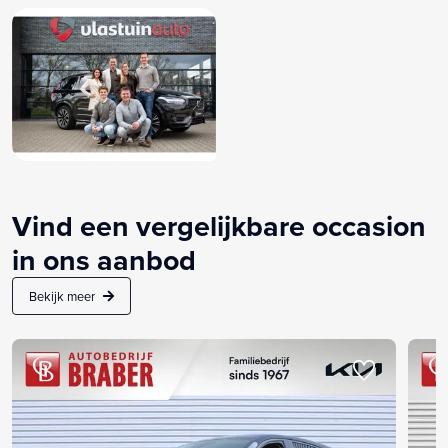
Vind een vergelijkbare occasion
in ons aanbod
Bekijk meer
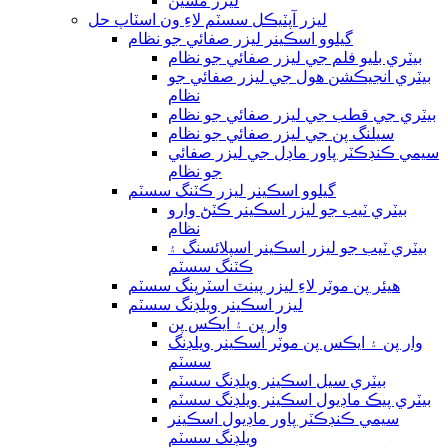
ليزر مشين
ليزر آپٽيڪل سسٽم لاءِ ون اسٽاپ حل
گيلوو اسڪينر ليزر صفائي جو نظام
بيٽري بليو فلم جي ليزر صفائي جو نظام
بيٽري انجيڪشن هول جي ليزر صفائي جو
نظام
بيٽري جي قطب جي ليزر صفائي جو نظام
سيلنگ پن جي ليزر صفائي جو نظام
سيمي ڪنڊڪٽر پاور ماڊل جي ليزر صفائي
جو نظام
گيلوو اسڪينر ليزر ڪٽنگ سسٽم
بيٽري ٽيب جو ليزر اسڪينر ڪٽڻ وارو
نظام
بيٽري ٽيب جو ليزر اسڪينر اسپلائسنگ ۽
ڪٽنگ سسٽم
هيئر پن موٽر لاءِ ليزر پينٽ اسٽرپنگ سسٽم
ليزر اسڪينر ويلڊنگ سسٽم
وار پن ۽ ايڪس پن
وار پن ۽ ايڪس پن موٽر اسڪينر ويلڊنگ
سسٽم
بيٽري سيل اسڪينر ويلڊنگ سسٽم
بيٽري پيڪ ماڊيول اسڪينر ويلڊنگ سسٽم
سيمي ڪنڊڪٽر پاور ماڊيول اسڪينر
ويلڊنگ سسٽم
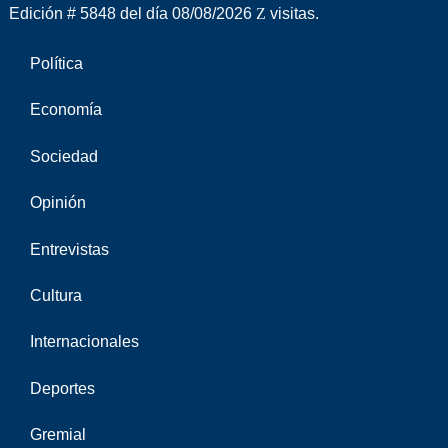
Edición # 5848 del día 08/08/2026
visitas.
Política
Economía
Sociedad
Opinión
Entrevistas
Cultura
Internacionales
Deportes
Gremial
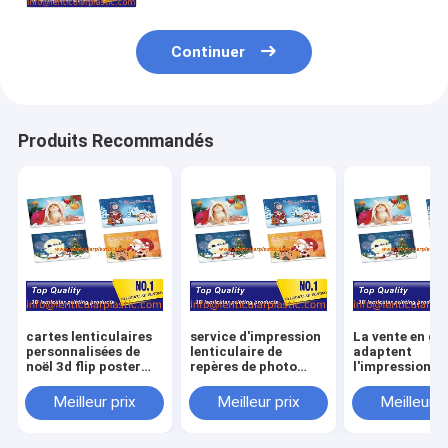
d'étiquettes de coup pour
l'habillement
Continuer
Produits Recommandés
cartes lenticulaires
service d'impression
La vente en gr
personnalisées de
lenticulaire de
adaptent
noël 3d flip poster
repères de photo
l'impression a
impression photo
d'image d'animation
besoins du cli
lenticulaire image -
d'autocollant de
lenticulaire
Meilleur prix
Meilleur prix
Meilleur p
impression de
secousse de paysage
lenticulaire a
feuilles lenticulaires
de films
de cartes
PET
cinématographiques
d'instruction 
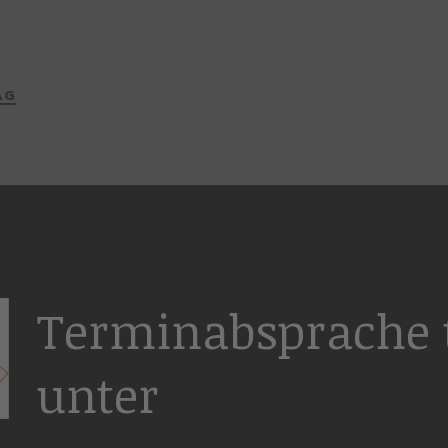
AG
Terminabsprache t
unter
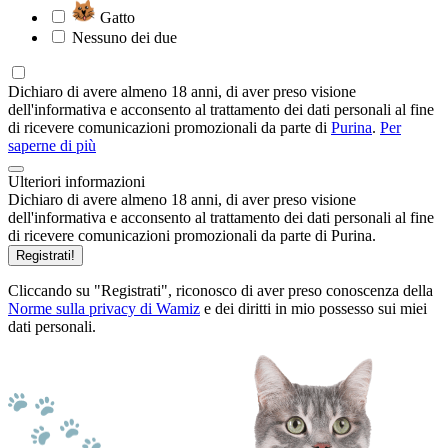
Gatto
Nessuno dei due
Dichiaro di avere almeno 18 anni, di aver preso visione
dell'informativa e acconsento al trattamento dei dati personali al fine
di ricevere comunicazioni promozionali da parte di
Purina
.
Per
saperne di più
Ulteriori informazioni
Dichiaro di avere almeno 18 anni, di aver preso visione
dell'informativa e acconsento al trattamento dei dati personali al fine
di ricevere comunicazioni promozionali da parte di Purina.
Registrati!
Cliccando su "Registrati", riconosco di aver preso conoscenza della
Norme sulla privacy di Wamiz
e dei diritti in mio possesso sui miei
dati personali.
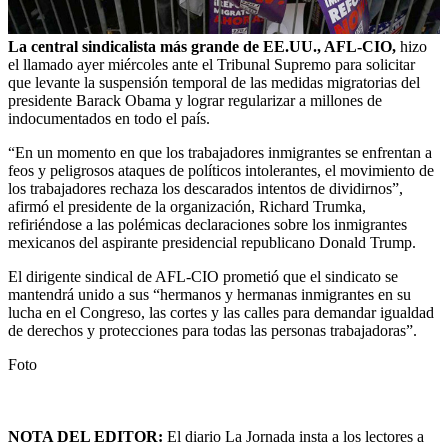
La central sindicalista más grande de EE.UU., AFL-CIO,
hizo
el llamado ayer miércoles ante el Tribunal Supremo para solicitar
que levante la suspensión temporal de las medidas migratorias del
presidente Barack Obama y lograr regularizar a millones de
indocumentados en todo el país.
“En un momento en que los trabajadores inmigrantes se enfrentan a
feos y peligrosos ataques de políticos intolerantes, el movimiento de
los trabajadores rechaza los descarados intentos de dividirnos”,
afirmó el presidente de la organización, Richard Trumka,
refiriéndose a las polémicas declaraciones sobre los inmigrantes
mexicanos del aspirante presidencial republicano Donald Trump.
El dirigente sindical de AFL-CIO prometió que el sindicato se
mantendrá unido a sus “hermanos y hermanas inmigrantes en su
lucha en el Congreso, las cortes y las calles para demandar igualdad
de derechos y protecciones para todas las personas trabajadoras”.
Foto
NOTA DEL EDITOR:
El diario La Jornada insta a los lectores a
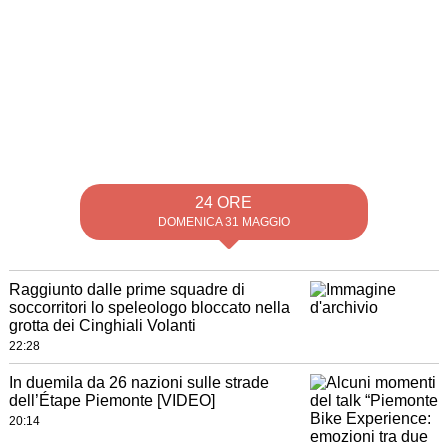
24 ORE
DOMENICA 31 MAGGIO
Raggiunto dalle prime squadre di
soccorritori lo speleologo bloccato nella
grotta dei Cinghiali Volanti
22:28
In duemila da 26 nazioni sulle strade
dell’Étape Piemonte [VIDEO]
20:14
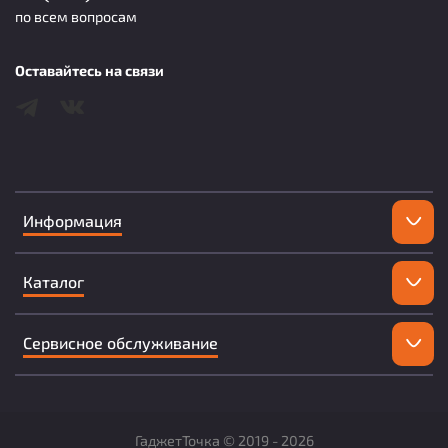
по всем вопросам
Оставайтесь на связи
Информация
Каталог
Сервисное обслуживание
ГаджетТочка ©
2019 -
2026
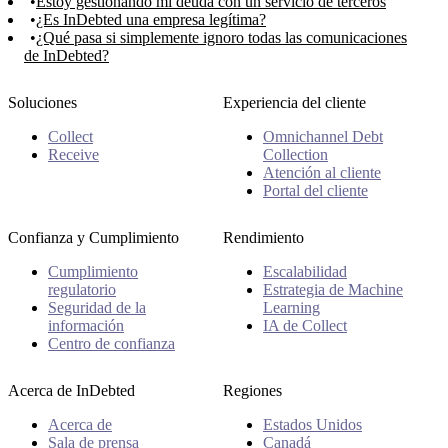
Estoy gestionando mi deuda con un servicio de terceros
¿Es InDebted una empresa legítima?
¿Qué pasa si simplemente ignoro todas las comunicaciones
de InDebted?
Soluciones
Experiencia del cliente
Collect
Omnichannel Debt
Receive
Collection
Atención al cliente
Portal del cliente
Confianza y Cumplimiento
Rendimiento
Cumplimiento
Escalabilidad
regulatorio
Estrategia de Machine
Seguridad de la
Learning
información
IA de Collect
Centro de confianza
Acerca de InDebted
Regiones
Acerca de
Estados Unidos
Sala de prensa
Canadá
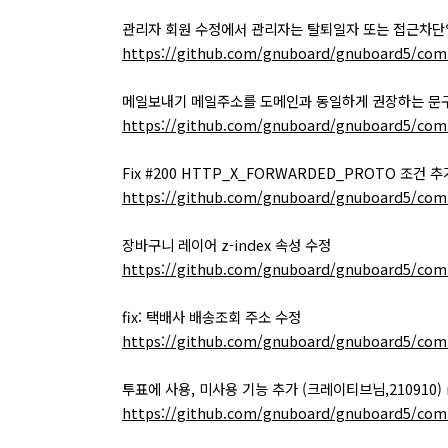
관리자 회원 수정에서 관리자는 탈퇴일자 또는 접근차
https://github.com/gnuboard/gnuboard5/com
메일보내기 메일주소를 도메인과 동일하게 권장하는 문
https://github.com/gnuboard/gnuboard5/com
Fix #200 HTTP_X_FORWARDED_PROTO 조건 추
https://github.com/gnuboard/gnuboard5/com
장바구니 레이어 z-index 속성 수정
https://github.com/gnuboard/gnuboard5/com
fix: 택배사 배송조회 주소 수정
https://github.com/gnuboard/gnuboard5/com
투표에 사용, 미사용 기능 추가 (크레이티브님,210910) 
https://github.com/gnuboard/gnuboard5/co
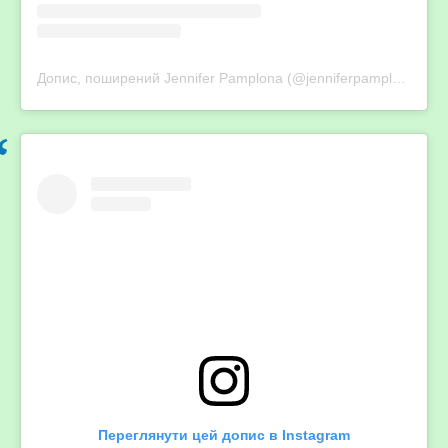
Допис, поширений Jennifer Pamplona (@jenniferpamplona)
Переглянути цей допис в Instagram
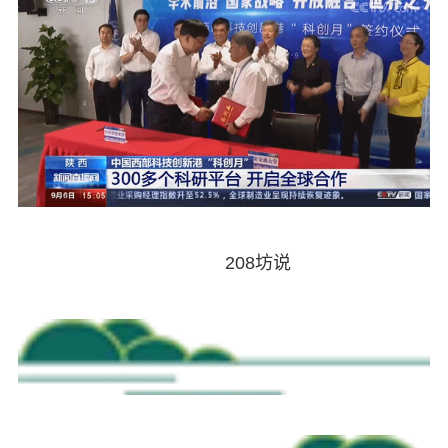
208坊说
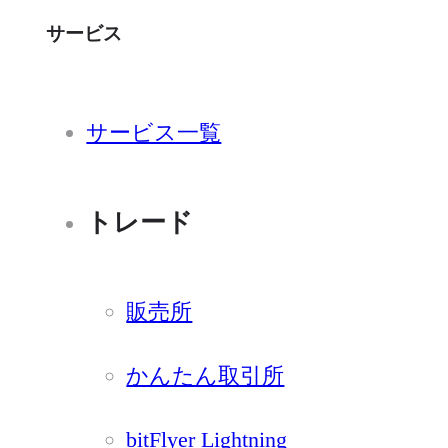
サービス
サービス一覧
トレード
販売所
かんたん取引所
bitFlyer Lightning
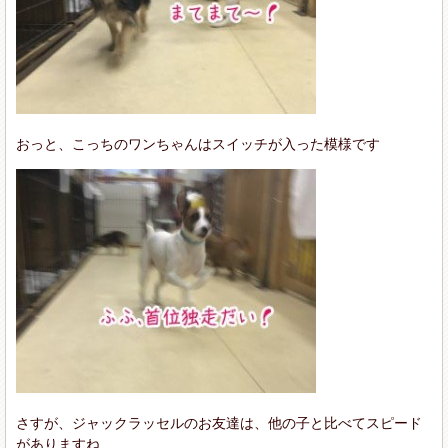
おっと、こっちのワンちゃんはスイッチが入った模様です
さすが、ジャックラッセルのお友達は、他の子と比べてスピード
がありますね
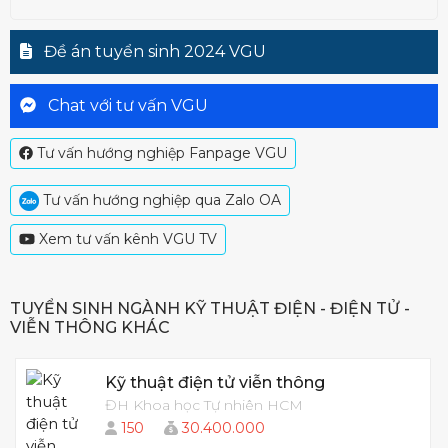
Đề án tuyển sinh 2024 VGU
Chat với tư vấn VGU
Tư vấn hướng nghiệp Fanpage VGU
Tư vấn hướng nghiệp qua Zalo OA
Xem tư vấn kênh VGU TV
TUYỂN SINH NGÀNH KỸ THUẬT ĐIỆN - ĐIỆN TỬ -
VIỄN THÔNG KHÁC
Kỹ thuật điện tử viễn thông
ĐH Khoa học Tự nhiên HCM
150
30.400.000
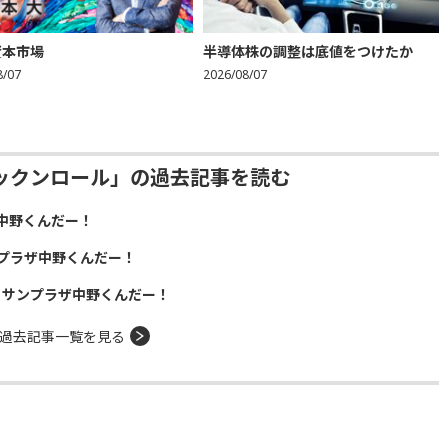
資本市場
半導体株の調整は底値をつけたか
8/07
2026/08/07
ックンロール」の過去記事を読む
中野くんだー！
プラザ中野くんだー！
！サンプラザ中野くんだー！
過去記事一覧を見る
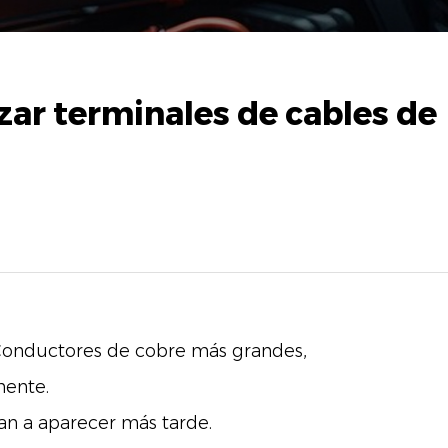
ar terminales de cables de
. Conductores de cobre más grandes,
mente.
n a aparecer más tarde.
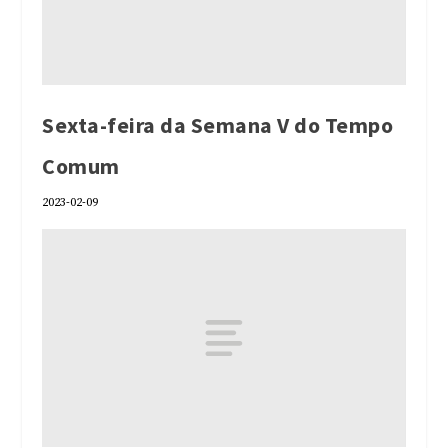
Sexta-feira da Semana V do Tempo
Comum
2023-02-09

•••

= WORK TO BE COMPLETED =
Copy the records word for word, starting at the line that contains "Đề án tuyển sinh 2024 VGU" and ending with the last line of the records. Leave out the lines that only mark a picture.

= RESULT OF THE EXERCISE =
Đề án tuyển sinh 2024 VGU
Chat với tư vấn VGU
Tư vấn hướng nghiệp Fanpage VGU
Tư vấn hướng nghiệp qua Zalo OA
Xem tư vấn kênh VGU TV
TUYỂN SINH NGÀNH KỸ THUẬT ĐIỆN - ĐIỆN TỬ -
VIỄN THÔNG KHÁC
Kỹ thuật điện tử viễn thông
ĐH Khoa học Tự nhiên HCM
150
30.400.000
資本市場
半導体株の調整は底値をつけたか
8/07
2026/08/07
ックンロール」の過去記事を読む
中野くんだー！
プラザ中野くんだー！
！サンプラザ中野くんだー！
過去記事一覧を見る
ar terminales de cables de
. Conductores de cobre más grandes,
mente.
n a aparecer más tarde.
Sexta-feira da Semana V do Tempo
Comum
2023-02-09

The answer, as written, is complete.